Species that have been reported to be infected by SARS-CoV-2 in nature Photo: China CDC Weekly
The potential for the SARS-CoV-2 to expand into more animal hosts is not over, warned Gao Fu, head of the Chinese Center for Disease Control and Prevention (China CDC), calling for large-scale SARS-CoV-2 screening for global wildlife, especially the most susceptible ones.
This once again proves the complexity of COVID-19 origins and transmissions and the absurdity of the "COVID-19 came from China" notion, said Chinese virologists and epidemiologists reached by the Global Times on Sunday. They noted the necessity of conducting origins-tracing work in multiple places across the world.
Several types of mammals could be a reservoir for SARS-CoV-2 apart from humans which could lead to spillback to humans, according to the article published on English-language website China CDC Weekly on Friday, of which Gao was one of the authors.
It said that natural infection of SARS-CoV-2 has been found in several species of mammals via contact with COVID-19 patients, such as cats and dogs, or lions and tigers in zoos, minks and ferrets.
In nature, snow leopards, pumas and gorillas also have been found to be infected with SARS-CoV-2, it added.
The article cites serosurveillance by the US Department of Agriculture in early 2021, with results published in July, that showed that antibodies against SARS-CoV-2 were found in 40 percent of 600 samples of wild white-tailed deer (Odocoileus virginianus) from the US in 2021.
By contrast, antibodies were detected in only one and three white-tailed deer samples from 2019 and 2020, respectively.
"Due to the wide geographic distribution and large population (approximately 30 million) of wild white-tailed deer in North America, it increased the risk that SARS-CoV-2 from wildlife would spillback to humans," the article said.
The expansion of SARS-CoV-2 in the wild would lead to other animals being infected with SARS-CoV-2 via direct or indirect contact with wild white-tailed deer or even infected patients, according to the article.
Experimental studies have demonstrated several animals could be susceptible to SARS-CoV-2, such as Egyptian fruit bats (Rousettus aegyptiacus) and North American deer mice (Peromyscus maniculatus), it said.
"However, these are just the tip of the iceberg," it said, noting susceptibility of most terrestrial wild animals to SARS-CoV-2 "has not been tested."
So far, the mysteries of the route through which SARS-CoV-2-related coronaviruses were transmitted from bats to humans and if bats were the original reservoir "still remain unsolved," it said.
Various studies conducted by scientists worldwide have shown that COVID-19, though firstly reported in Central China's Wuhan city at the end of 2019, had earlier shown up in places across the world, virologists pointed out.
It is impossible that in the early stages COVID-19 appeared only in China, said Yang Zhanqiu, a virologist from Wuhan University. "The virus was highly likely to have emerged in other places, but was not tested," Yang told the Global Times.
Global scientists have proved that COVID-19 was unlikely leaked from a Chinese lab, refuting the lab-leak conspiracy theory that some US politicians utilize to politicalize the pandemic and smear China.
In an article included by SienceDirect, a bibliographic database of scientific and medical publications, French researchers proved the irrelevance between SARS-CoV-2 and RaTG13, a virus that was collected in a mine in Mojiang, Southwest China's Yunnan Province.

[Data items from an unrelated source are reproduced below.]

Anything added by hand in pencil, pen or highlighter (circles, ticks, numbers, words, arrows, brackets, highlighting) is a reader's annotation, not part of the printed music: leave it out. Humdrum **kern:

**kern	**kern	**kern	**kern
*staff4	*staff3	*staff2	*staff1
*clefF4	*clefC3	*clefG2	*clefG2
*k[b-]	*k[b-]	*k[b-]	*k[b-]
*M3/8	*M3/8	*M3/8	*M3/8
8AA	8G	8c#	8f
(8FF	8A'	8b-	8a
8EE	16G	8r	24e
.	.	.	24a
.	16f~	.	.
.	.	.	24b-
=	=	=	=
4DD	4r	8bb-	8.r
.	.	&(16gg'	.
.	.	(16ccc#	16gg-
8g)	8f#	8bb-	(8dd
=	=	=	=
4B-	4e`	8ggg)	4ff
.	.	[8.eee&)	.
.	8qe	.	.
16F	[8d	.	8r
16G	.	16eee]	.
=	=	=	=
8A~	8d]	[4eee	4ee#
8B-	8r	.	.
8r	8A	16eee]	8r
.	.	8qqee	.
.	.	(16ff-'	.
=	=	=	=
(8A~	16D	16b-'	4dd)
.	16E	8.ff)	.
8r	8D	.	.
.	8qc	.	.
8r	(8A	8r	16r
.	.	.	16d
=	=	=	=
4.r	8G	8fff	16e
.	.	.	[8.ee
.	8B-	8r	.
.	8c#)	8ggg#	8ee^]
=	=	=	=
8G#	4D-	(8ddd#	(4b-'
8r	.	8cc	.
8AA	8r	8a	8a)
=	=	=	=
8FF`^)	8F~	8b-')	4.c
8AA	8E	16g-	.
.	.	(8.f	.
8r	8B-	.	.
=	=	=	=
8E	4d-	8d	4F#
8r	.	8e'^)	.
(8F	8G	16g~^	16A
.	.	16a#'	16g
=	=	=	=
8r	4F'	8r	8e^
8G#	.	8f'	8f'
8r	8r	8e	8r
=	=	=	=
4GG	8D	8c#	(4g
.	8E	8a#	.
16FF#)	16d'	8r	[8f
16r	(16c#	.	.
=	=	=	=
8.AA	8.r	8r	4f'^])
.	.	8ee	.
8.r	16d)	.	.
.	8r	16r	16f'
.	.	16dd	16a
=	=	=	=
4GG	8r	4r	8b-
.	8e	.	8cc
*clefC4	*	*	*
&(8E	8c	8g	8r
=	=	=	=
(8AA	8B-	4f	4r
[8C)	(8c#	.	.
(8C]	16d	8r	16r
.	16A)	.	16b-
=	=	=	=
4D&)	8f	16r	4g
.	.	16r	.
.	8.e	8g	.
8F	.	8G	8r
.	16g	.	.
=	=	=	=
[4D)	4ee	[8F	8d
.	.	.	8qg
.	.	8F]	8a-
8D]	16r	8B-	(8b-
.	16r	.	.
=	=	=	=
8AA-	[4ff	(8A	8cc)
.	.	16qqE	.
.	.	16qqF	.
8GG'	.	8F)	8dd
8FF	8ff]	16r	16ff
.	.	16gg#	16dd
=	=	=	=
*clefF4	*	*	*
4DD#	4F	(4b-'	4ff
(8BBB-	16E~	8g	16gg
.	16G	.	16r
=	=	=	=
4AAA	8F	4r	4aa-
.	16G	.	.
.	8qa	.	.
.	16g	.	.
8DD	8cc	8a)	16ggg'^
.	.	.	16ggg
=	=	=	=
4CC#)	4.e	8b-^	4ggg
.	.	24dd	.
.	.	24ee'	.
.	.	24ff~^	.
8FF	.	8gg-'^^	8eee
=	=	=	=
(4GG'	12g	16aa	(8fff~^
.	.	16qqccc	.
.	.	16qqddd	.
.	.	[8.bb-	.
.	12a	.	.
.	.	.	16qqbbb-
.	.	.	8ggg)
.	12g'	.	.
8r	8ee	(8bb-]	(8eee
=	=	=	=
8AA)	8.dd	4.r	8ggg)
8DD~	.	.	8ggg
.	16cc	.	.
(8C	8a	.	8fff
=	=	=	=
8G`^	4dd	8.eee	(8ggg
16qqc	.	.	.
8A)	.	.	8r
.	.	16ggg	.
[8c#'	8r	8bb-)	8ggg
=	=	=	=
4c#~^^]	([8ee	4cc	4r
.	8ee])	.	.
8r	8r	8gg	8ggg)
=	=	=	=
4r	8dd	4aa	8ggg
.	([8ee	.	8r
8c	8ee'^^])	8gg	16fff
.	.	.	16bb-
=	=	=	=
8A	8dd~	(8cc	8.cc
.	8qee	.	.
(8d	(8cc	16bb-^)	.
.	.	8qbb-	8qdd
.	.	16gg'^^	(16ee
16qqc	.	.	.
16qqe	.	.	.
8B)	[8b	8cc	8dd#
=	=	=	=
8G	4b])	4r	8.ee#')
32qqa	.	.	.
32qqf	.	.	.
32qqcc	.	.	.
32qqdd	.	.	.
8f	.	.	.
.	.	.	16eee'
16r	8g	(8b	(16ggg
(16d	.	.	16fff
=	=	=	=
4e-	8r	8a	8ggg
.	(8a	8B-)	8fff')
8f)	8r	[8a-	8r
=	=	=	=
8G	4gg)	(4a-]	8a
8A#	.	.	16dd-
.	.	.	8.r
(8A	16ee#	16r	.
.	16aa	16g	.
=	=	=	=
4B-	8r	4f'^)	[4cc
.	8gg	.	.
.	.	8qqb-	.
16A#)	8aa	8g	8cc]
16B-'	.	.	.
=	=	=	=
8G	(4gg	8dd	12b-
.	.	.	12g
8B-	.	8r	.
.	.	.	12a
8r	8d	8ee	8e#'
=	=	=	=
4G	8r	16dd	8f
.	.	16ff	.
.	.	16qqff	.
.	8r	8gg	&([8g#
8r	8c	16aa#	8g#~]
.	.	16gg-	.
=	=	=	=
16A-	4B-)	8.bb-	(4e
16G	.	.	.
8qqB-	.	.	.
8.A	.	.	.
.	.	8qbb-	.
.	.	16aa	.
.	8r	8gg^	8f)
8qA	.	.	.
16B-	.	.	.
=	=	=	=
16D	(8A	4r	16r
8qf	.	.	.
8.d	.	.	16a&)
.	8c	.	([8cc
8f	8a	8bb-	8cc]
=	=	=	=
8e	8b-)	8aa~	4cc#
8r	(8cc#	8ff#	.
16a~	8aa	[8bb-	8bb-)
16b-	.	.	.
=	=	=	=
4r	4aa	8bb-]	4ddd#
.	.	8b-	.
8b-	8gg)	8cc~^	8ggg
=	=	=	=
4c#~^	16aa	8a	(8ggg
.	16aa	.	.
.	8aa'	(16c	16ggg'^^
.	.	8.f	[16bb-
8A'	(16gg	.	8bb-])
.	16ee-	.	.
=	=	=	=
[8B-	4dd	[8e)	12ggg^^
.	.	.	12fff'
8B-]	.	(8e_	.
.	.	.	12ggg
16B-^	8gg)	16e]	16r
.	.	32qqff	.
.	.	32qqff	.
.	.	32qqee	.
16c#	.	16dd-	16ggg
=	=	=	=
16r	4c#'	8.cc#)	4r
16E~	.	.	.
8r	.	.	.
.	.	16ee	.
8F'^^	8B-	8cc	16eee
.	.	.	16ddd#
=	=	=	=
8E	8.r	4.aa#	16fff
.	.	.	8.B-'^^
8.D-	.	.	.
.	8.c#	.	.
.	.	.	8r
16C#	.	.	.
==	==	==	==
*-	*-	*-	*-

"SARS-CoV-2 does not originate from the Mojiang mine," the article said, refuting an argument put forward by two Indian scientists that the virus came from Mojiang. "The Mojiang mine theory is not valid."
COVID-19 may have been silently
spreading in the US as early as September 2019, suggested a research paper released last month on ChinaXiv, a preprint platform developed by the Chinese Academy of Sciences (CAS), authored by researchers from the University of Science and Technology of China and the University of Chinese Academy of Sciences.
The multi-point outbreaks of COVID-19 prove that carrying out origins-tracing work globally is essential and scientific, Yang noted, appealing to the WHO to conduct related investigations in areas with early transmissions including the US and Europe.
Gao also mentioned in his report the current shortage of the research on susceptibility of marine wildlife, especially marine mammals to SARS-CoV-2.
"Worse, SARS-CoV-2 might spread in the marine ecosystem, which may lead to the generation of some novel SARS-CoV-2 variants with unknown threats to humans," it warned.
Taking the continuing expansion of SARS-CoV-2 into account, the article emphasized it is necessary to carry out large-scale screening of terrestrial and marine wildlife, to monitor the status of infection and mutation of virus in wild animals, "so as to formulate further prevention and control strategies."